City re-elevates its Emergency Operations Center to Level 2 due to COVID

City manager has redirected more staff resources to support the center.


Earlier this month, the city of Mercer Island re-elevated its Emergency Operations Center (EOC) back to Level 2 of partial activation in response to changing COVID-19 conditions. Previously, the city stood at monitoring phase Level 3, the lowest level of emergency operations.

“I’ve had to redirect more staff resources to the pandemic and to support our Emergency Operations Center,” City Manager Jessi Bon said in her report during the city council’s Sept. 21 virtual meeting. “Obviously, my main concern is continuing to prioritize essential services.”

Essential services consist of police and fire operations, roads and utilities, legal, communications, mental health services, Municipal Court (jury trials are suspended through the end of the year) and parks maintenance.

“Certainly during the pandemic, many people have been enjoying our parks, so we want to do what we can to keep up on that,” said Bon, adding that she and her team are ensuring that the city’s HR, IT, finance and facilities internal services are on point to support these essential functions

In the moderate response Level 2 activation, the Jennifer Franklin-led EOC is meeting weekly and closely monitoring the pandemic conditions while staying in direct contact with Public Health – Seattle & King County officials and working closely with personnel from partner cities, agencies and organizations, according to the city. The EOC will again be publishing monthly Situation Reports, which will be available on the city’s Let’s Talk pages at

Bon added that the city is tracking its emergency expenses and time and hopes to be eligible for reimbursement through the Federal Emergency Management Agency, and may be applying American Rescue Plan Act funds to the response.

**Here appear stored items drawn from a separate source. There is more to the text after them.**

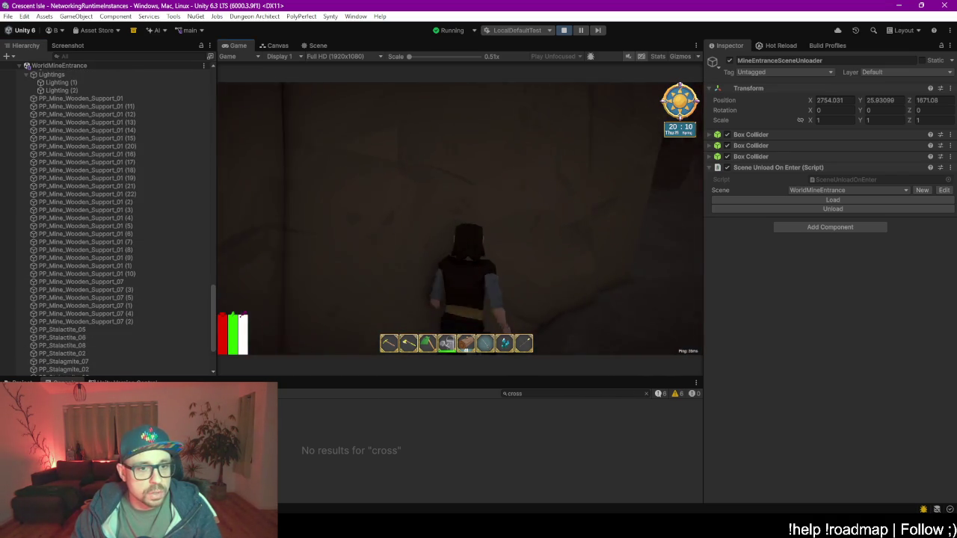
key("space")
key("w")
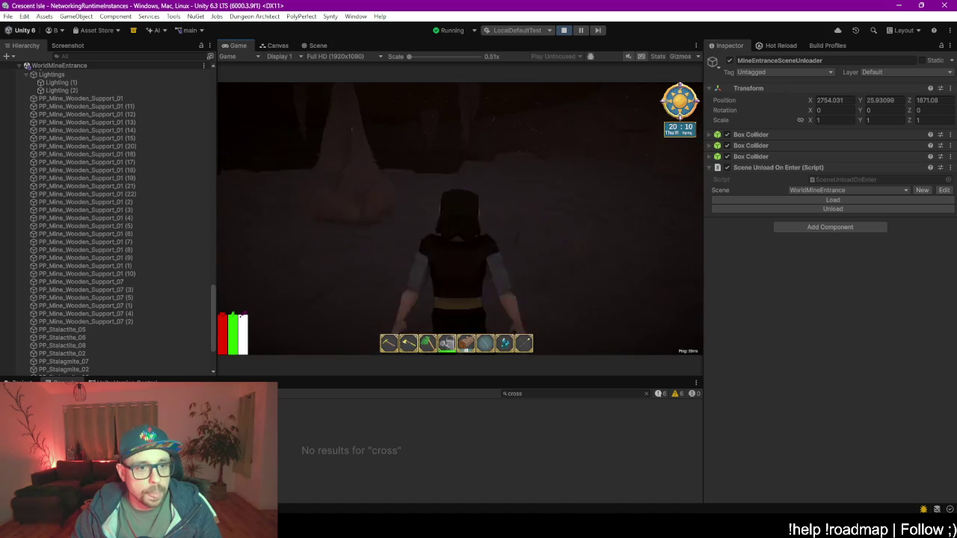
key("w")
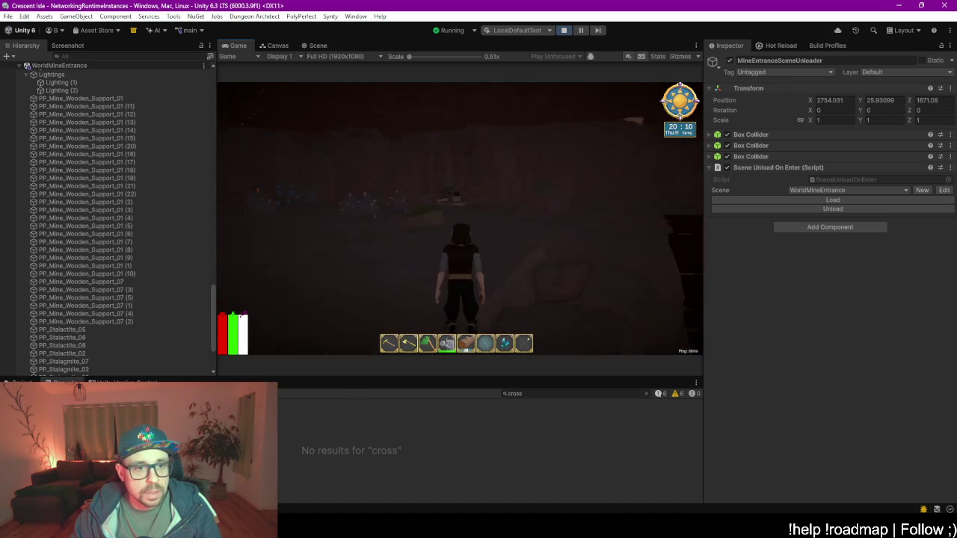
key("w")
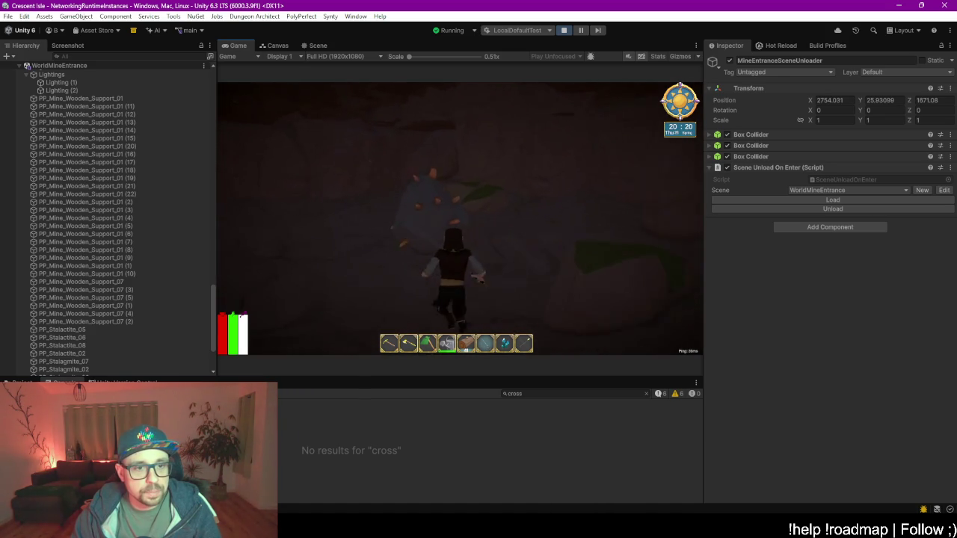
key("w")
key("w")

Since nearly the entire parks maintenance team has been off work because of family commitments or COVID impacts, the city had to pull resources from other teams to cover that ground, Bon said. Some city staff team members have tested positive for COVID, and Bon said that in nearly all the cases, the person was vaccinated. Also, Bon added, some staffers have children under age 12 who have been exposed to COVID at their schools or day cares and some have been required to quarantine.

“We’re doing our best. Everyone’s pulling together to really make sure that our services are continuing to be delivered. We thank everyone for their patience right now. I know it continues to be a hard time, so thank you for being flexible and understanding,” she said.


Franklin and city economic development coordinator Sarah Bluvas are compiling information and have been in touch with local businesses regarding the proof-of-vaccination or negative tests within 72 hours order that will begin on Oct. 25.

The mandate will apply to indoor dining at restaurants, bars, gyms, arts and entertainment venues and sporting events, including the Mercer Island Community and Event Center that falls under the gym category with its sports activities.

“I know for the businesses that are working so hard in our community to keep going, this was just another requirement,” Bon said. “We’re here to support you businesses, those of you that are impacted by this new order. If there’s any questions you have, we’d be happy to reach out to Public Health to try to get those questions answered.”

To protect staff and community members, City Hall will remain closed to the public, and council, board and commission meetings will remain virtual.